With its fourth straight win, San Diego moves to 6-5 – one game back of the AFC West-leading Kansas City Chiefs. The Colts (6-5) dropped their second in a row, remaining in a tie for the AFC South lead with the Jacksonville Jaguars.
Here are five observations from the game:
1. Manning can’t save the Colts single-handedly. The injuries to running backs Joseph Addai and Mike Hart, wide receiver Austin Collie, and tight end Dallas Clark are exposing the Colts’ lack of depth. Manning could make up for youthful backups against lesser opponents, but against the elite teams he needs more playmakers. This problem is exacerbated when the team falls behind as it did Sunday, because the decline in talent means teams can be more aggressive in attacking the Colts than in years past. Blitzing Manning becomes a whole lot easier when you know he has to throw and his pass catchers (except for Reggie Wayne) are ordinary. Indianapolis fans should start to worry a bit about their team’s playoff chances.
2. The Chargers defense is finding its form. Yes, Manning is missing his skill players but forcing four interceptions from a stud quarterback is phenomenal. Also, it appeared on almost every pass play that Manning faced an intense pass rush. There were two telling figures that cannot go unsaid: Indianapolis went 3 for 12 on third-down conversions and had just 24 rushing yards on 13 carries. And before anybody says the game was a rout, Indianapolis was down only 16-14 at halftime.
3. The Chargers can win without a huge game from Rivers. Rivers was efficient but he didn’t have a touchdown pass. In his previous three games, he threw 10 touchdown passes. If the Chargers play turnover-free ball as they did Sunday, watch out. They can dominate the clock just as well as any team in the league. They had the ball for more than 35 minutes against the Colts thanks to the strong running of Tolbert, who wore down Indianapolis’ undersized front seven with his 26 carries tom compliment Rivers’ controlled passing attack.
4. Indianapolis’ defense needs to make plays. The Chargers had only 301 yards of total offense and went 0 for 8 on third-down conversions, but with the Colts offense hurting, the defense – namely ends Dwight Freeney and Robert Mathis – must step it up. Indianapolis is missing its tremendous safety Bob Sanders, but he has missed so much time the past few seasons that the team should know how to compensate for his absence. The Colts’ special teams needs to raise its game too. It did little Sunday, averaging a terrible 16.7 yards on nine kickoff returns. Giving the offense a short field (either by causing turnovers or with great punt/kickoff returns) will be paramount for the Colts the rest of the season.

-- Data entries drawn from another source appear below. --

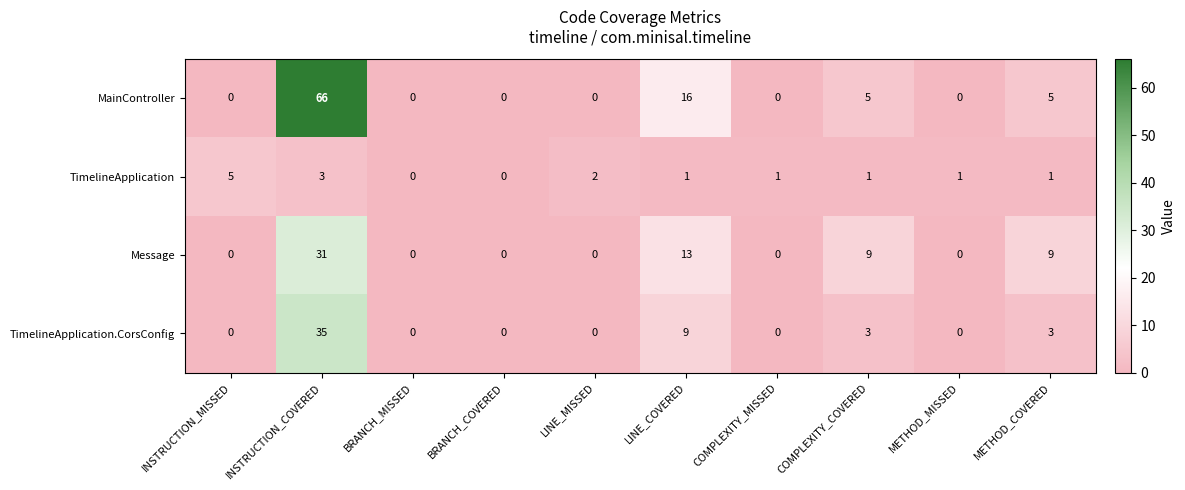

Which series has the largest range (max minus min)?

MainController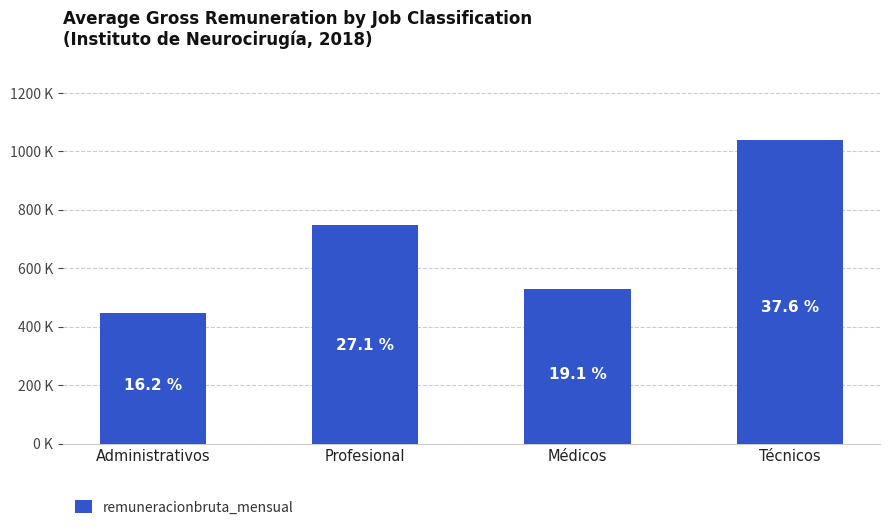

The chart shows a value of 748119 at Profesional. True or false?

True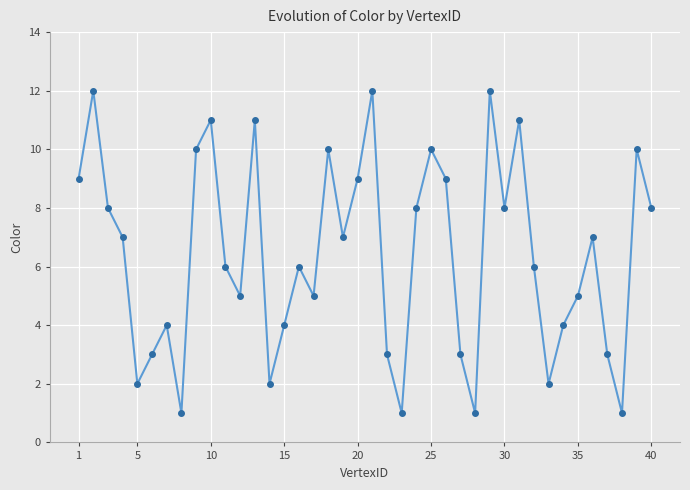

What is the maximum value shown in the chart?

12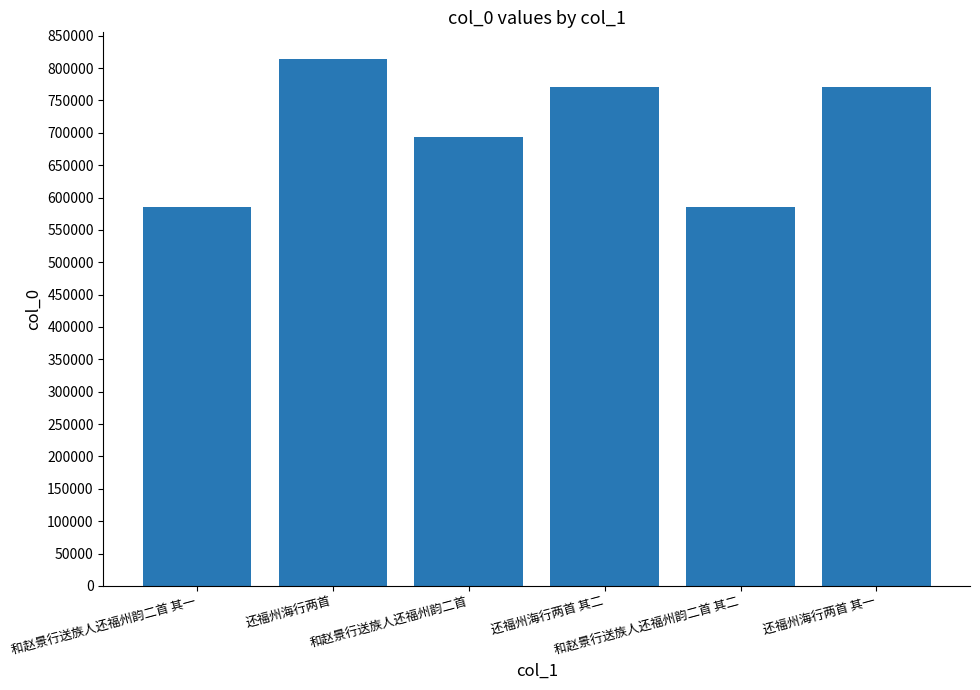

What is the sum of all values?

4218425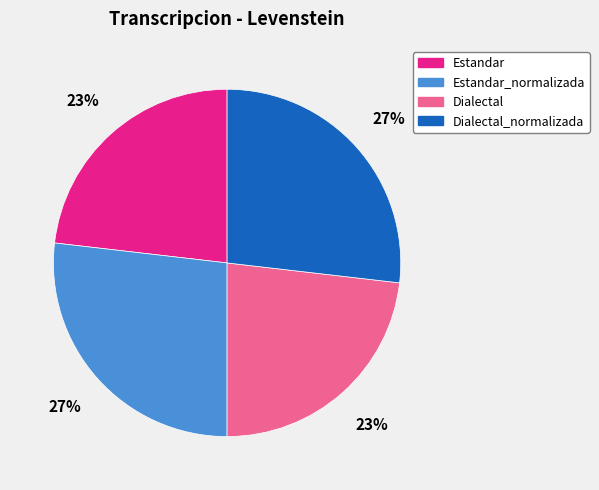

Does Dialectal account for over 50% of the chart?

No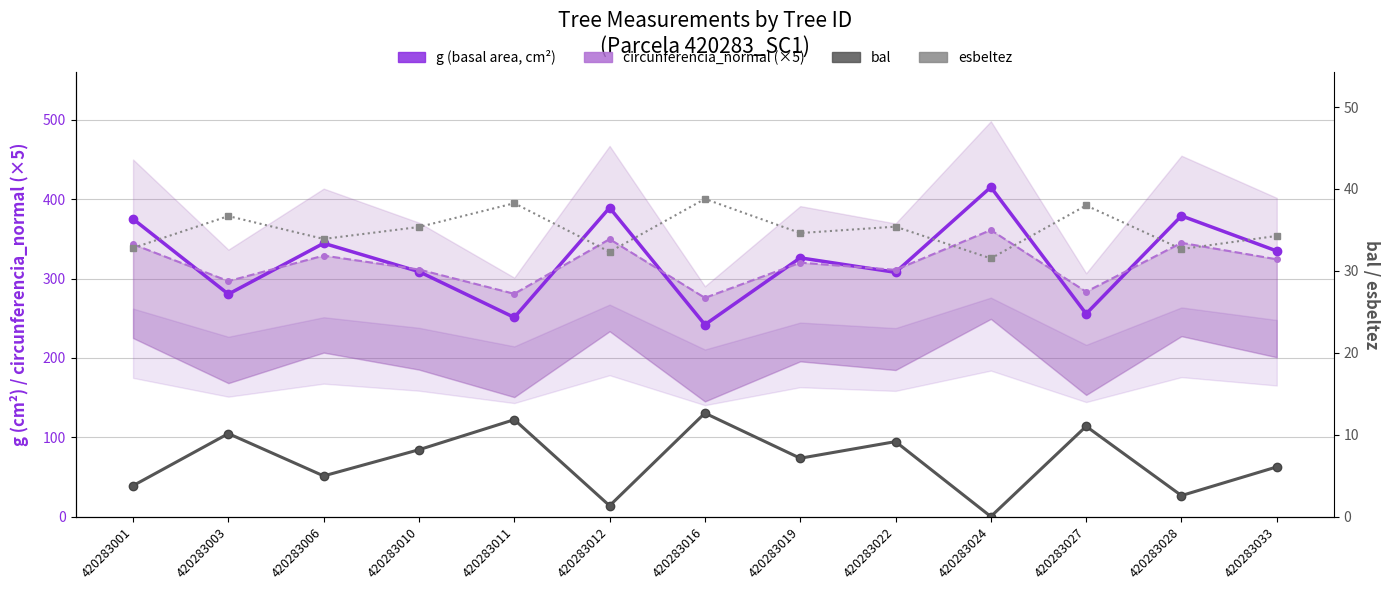

At which category does the chart reach its peak across all series?

420283024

5. The Chargers must tighten up its red-zone offense. Five trips inside the Colts’ 20 yielded four field goals and only one touchdown. If San Diego wants to continue its second-half resurgence, it cannot waste opportunities like it did Sunday. That said, going on the road and soundly beating the defending AFC champions should give the Chargers a huge boost for the stretch run.